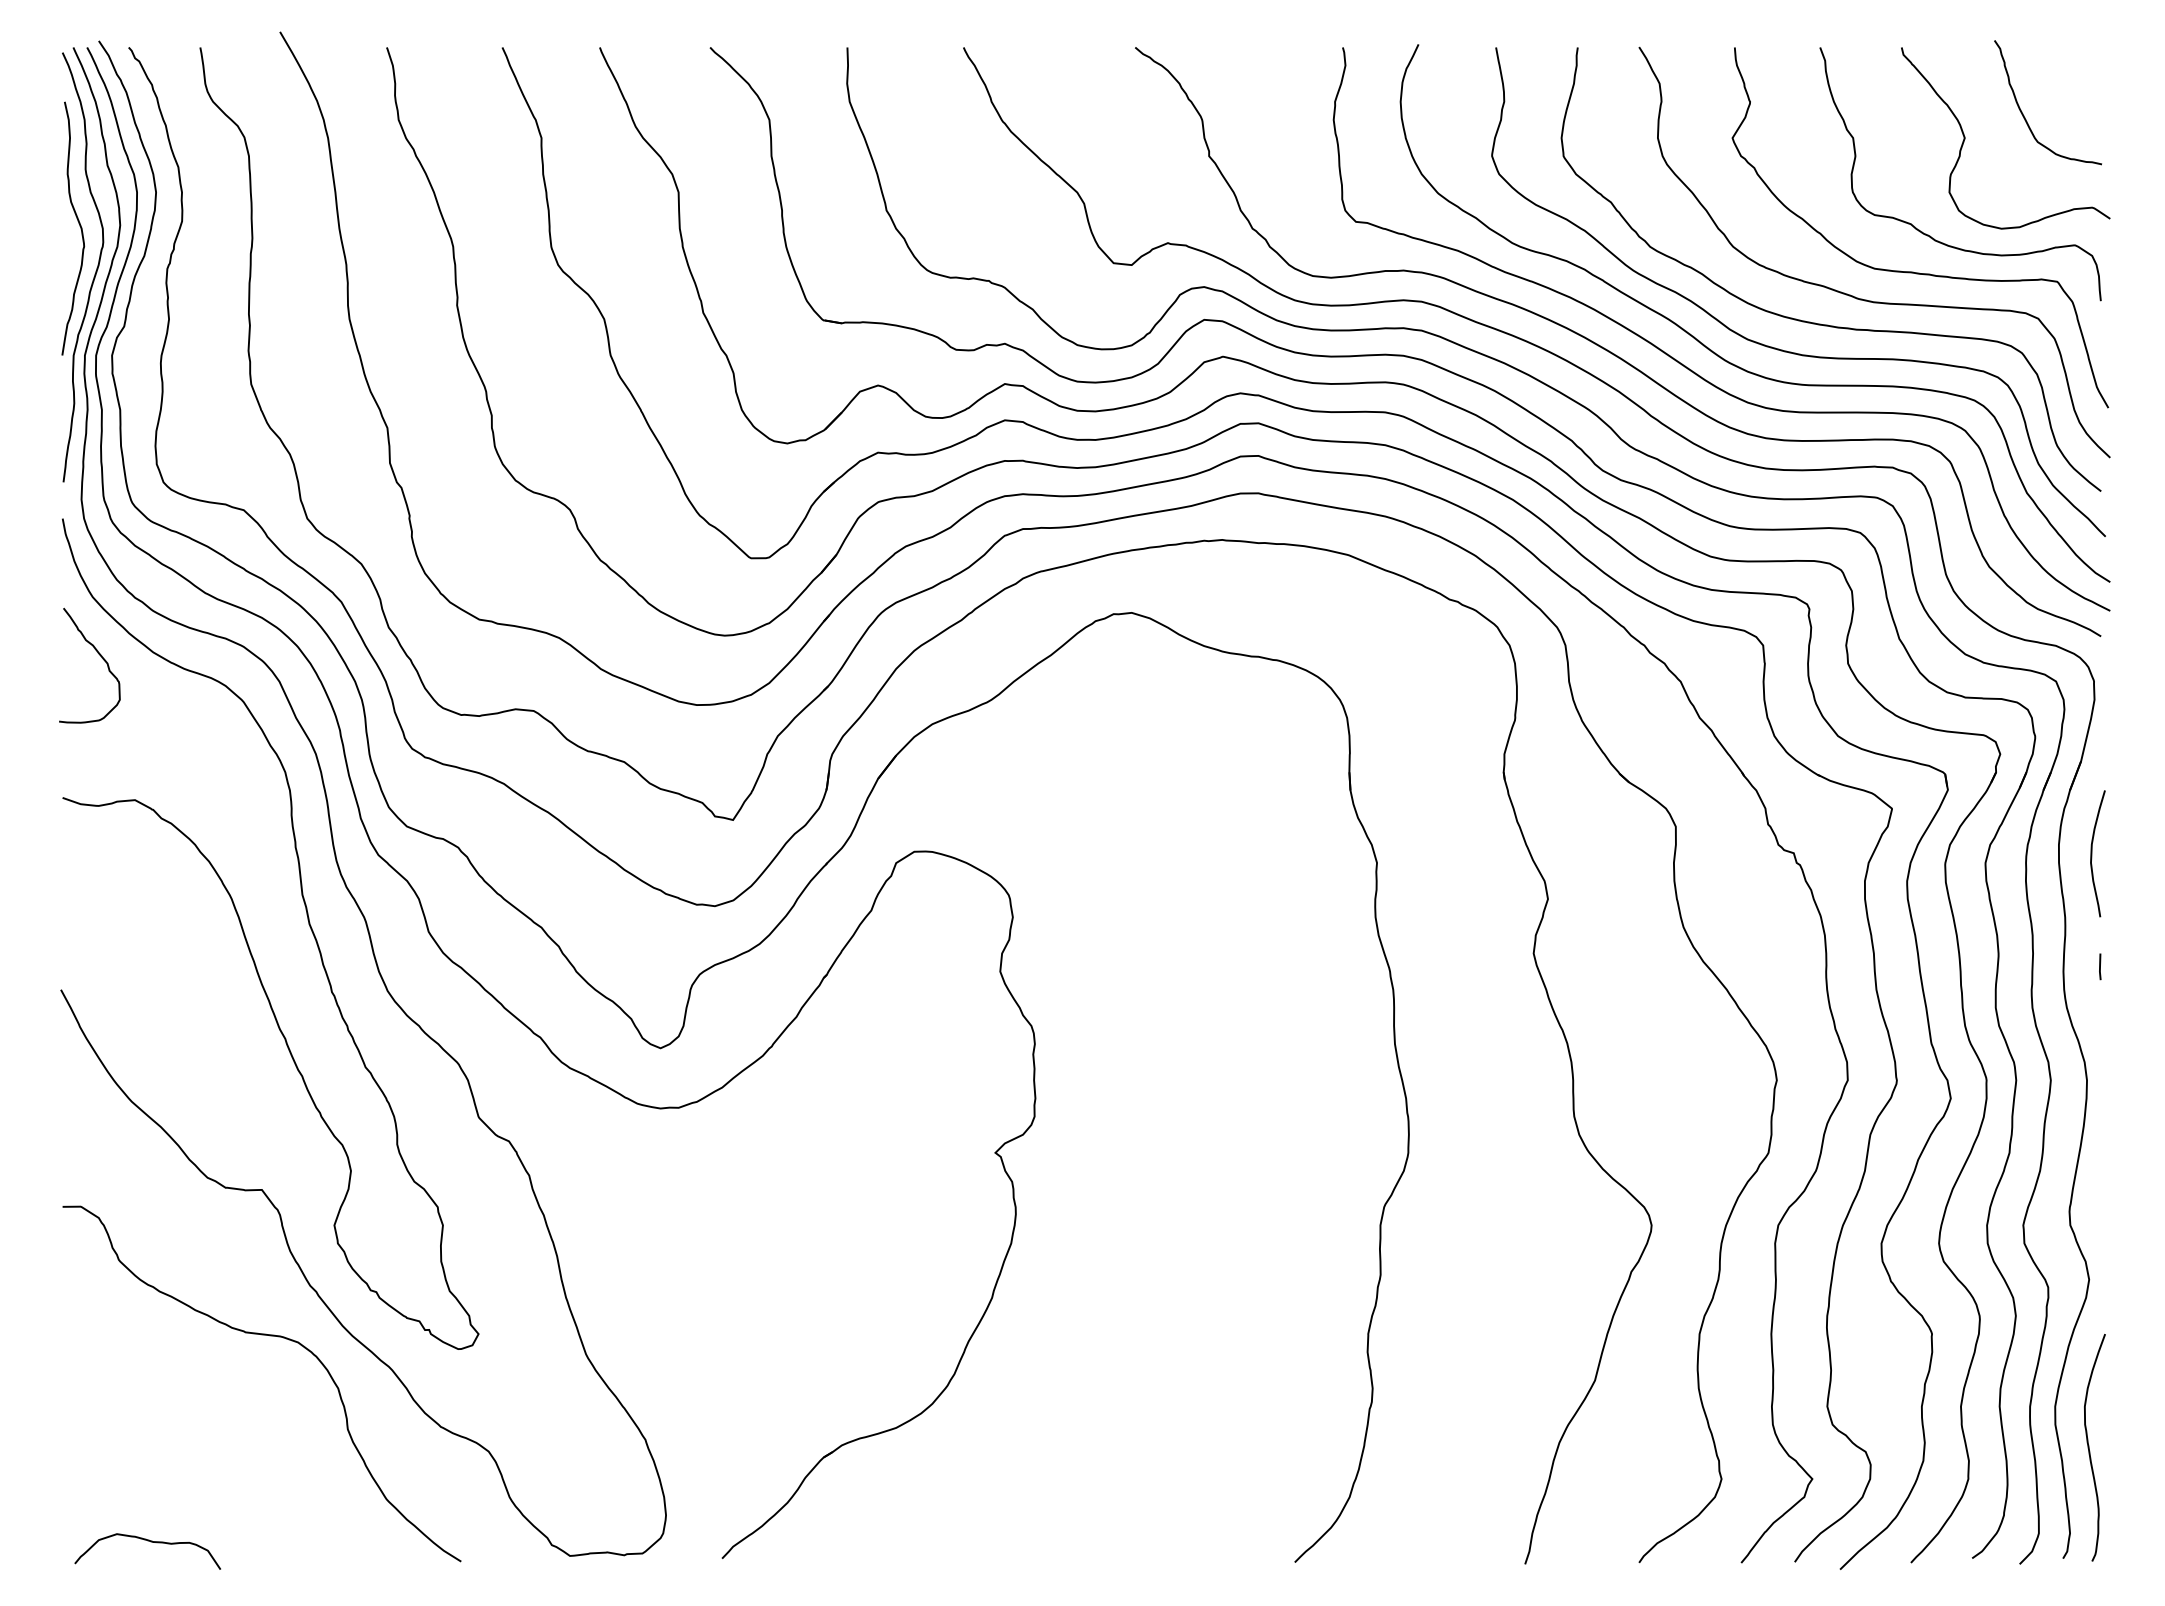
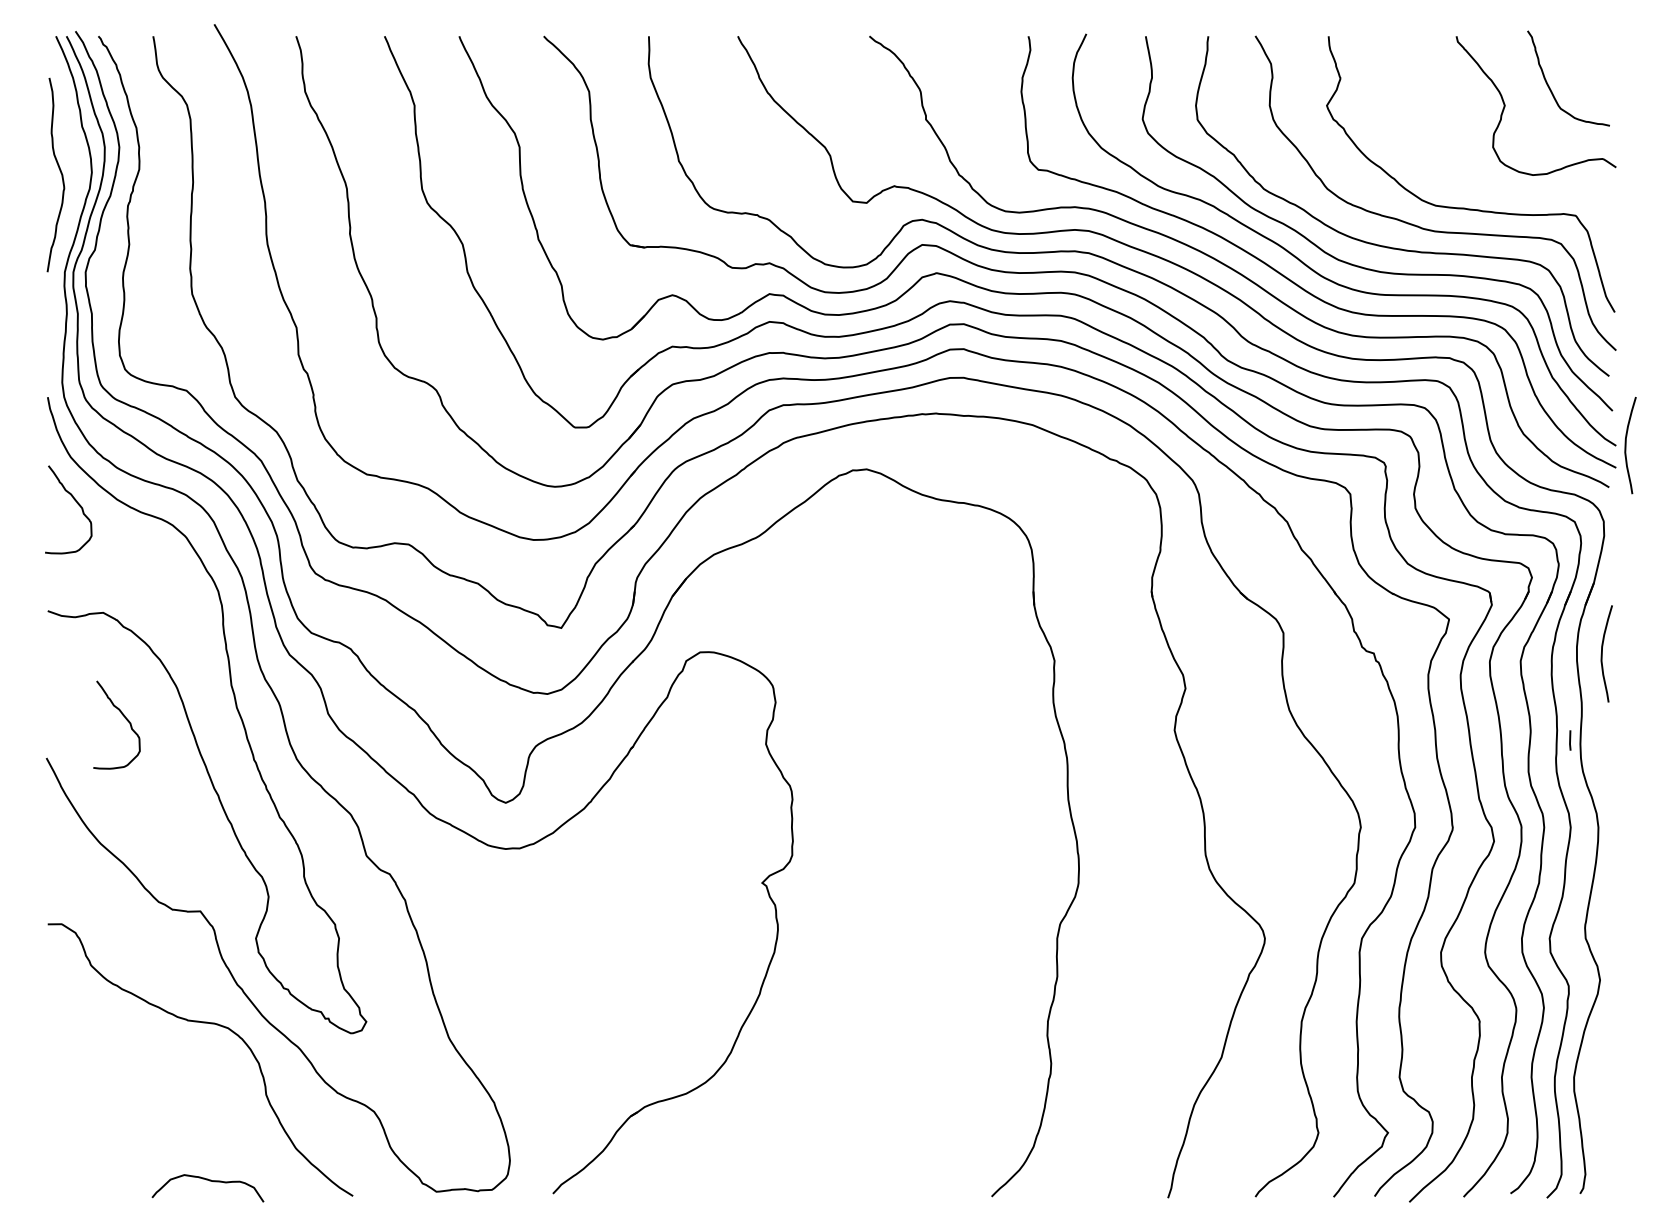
curve: (1930, 235) -> (1478, 180), removed
curve: (95, 271) -> (72, 207), removed
curve: (2123, 581) -> (1626, 445), added
curve: (162, 936) -> (124, 717), added
line: (2100, 966) -> (1570, 740), moved
curve: (2089, 1447) -> (1600, 1108), removed
curve: (150, 1542) -> (210, 1181), moved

● **Try it**
Your answer should consist of all lines in the listing above that contain "removed".

● **Written answer**
curve: (1930, 235) -> (1478, 180), removed
curve: (95, 271) -> (72, 207), removed
curve: (2089, 1447) -> (1600, 1108), removed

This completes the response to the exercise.